**Your task:** Retype, word for word, every line of the records below starting at the one that contains "Pri zhode všetkých" and ending at the one that contains "Na použité náhradné"; include both of those lines and nothing more.

**Saved data entries:**
--

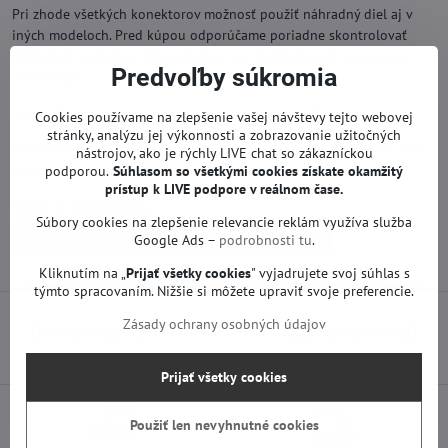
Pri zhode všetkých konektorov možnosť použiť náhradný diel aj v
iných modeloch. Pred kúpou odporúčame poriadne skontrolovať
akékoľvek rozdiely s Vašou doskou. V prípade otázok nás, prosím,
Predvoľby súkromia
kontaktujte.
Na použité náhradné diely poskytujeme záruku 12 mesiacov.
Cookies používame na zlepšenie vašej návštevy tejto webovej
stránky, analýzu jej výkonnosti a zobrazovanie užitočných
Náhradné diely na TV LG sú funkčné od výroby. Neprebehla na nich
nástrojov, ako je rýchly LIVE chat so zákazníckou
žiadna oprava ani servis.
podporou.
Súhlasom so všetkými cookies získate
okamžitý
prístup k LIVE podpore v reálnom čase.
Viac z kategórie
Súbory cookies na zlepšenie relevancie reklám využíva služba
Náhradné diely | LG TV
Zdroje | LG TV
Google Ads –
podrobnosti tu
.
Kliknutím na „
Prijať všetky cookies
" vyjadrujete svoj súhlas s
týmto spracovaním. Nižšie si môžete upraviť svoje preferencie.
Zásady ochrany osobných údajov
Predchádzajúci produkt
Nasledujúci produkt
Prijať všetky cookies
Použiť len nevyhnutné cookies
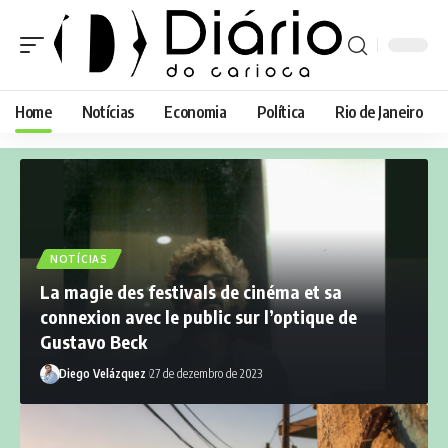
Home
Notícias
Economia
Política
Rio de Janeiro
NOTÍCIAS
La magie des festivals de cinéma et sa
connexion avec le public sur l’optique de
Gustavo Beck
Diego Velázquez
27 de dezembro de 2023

--

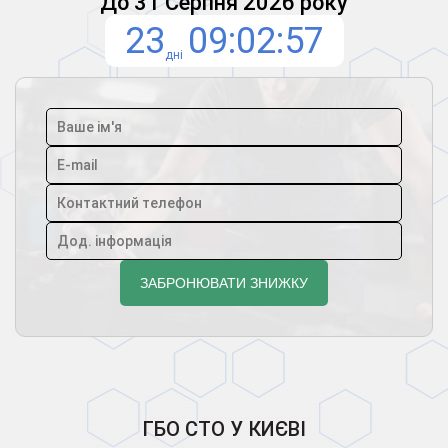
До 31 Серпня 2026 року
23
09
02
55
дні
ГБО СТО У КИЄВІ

--

**Written solution:**
Pri zhode všetkých konektorov možnosť použiť náhradný diel aj v
iných modeloch. Pred kúpou odporúčame poriadne skontrolovať
akékoľvek rozdiely s Vašou doskou. V prípade otázok nás, prosím,
Predvoľby súkromia
kontaktujte.
Na použité náhradné diely poskytujeme záruku 12 mesiacov.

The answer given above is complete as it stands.